Мистер Телемакос хмыкнул и замер, чтобы удержать колоссальную банку с оливковым маслом, которую поставил себе на согнутую ногу.
– Это было письмо от господ из школьной администрации, в котором они сообщали, что больше во мне не нуждаются. Попивай себе свои настои из дурных травок, ископаемое, писали они. Забирай свою ободранную школьную доску и проваливай! Молодежь нынче любит учителей с дистанционным управлением! – Вместе с банкой он исчез под палубой, но мы продолжали слышать его гудящий голос, пока мистер Телемакос что-то переставлял в камбузе. – В общем, я отправился на пенсию. А доктора мне заявили, представьте, что, раз уж я теперь такое древнее ископаемое, мне нельзя больше есть мяса! Ладно, я перестал есть мясо, и тут же все пошло вразнос в моторном отсеке. И прежде чем я успел это понять… Она забрала мои книжные полки.
Пока мы помогали мистеру Телемакосу перетащить на борт всякую всячину, я все время сдерживала свое нетерпение. Зачем мы грузим столько всего, словно собираемся пересечь Атлантический океан, если нам только и нужно, что чуть-чуть проплыть вдоль берега и вернуться в Нафплион к обеду? Но когда я высказала свое недовольство Ребекке, та лишь закатила глаза:
– Ты можешь расслабиться? Ему пришлось бросить все свои дела, чтобы заняться нами; и меньшее, что мы можем сделать для него, так это помочь. – Она сердито пожала плечами, все еще злясь на меня за то, что я настаивала на возвращении домой. – Может, мы планируем вернуться на борт, как только проводим тебя на самолет!

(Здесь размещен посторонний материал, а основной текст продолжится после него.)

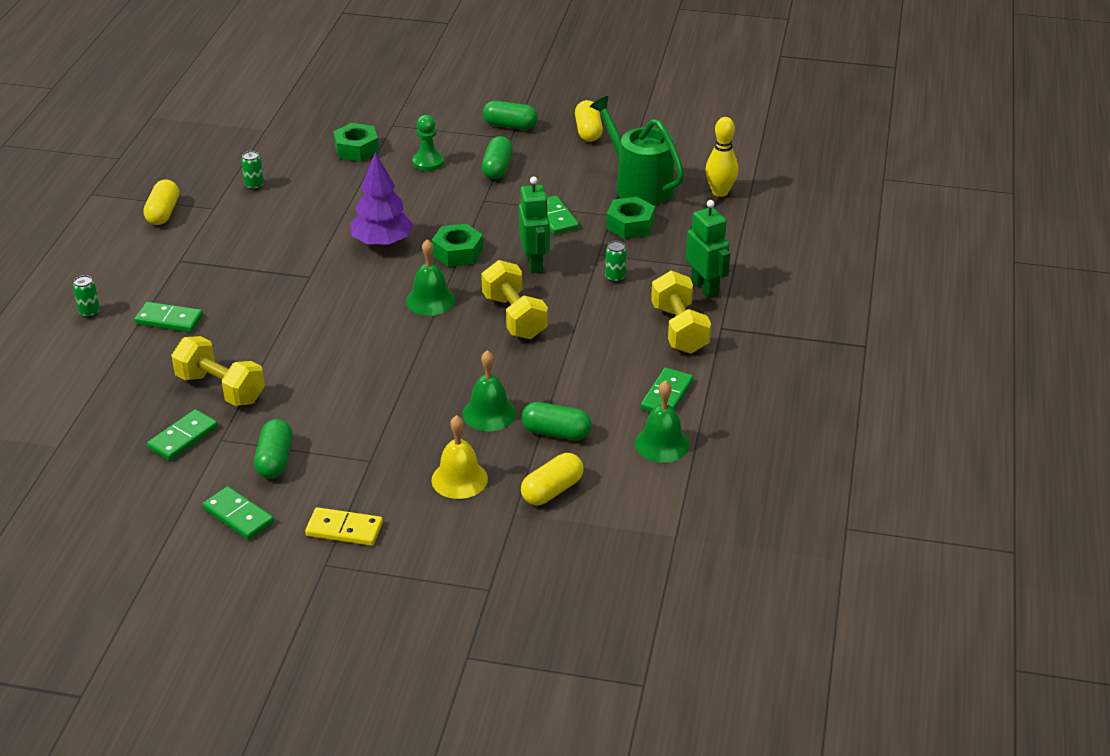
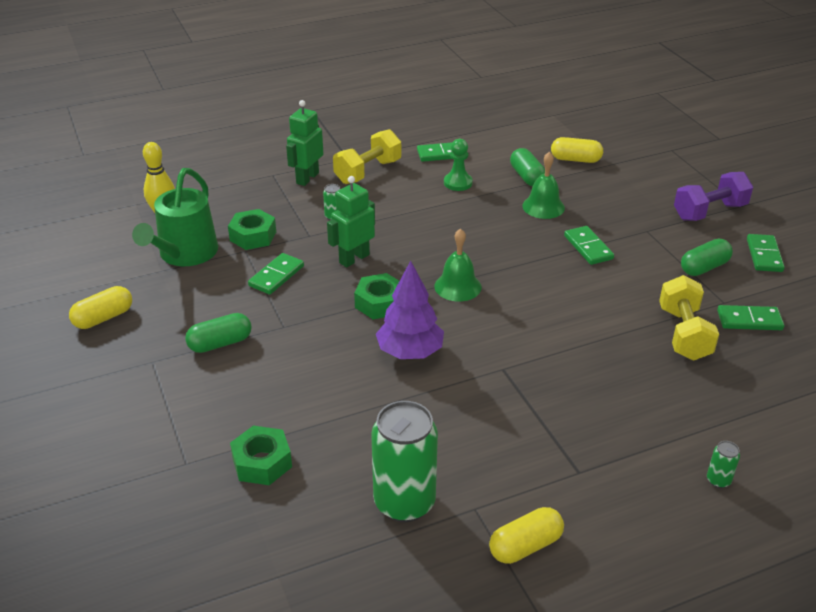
camera: 125 degrees left, 0 degrees up
(169, 320) = (658, 417): green domino -> green domino (588, 247)
(254, 186) = (404, 502): green can -> green can, size x2.44
(344, 529) = (709, 212): yellow domino -> purple dumbbell
(428, 162) = (246, 394): green pawn -> green pawn (458, 183)
(459, 479) = (613, 192): yellow bell -> none
(510, 125) = (126, 373): green capsule -> none
(514, 317) = (431, 239): yellow dumbbell -> none
(662, 444) = (488, 141): green bell -> none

Пока Ник и мистер Телемакос затаскивали в трюм бутыли со свежей водой, я позвонила в Оксфорд, чтобы сообщить о том, что скоро вернусь и буду готова к встрече со студентами буквально через несколько часов. Как только я закончила этот разговор, позвонил мой отец.
– Извини, что заставила тебя переживать, – сразу сказала я. – Мне пришлось немного задержаться, но вечером я возвращаюсь.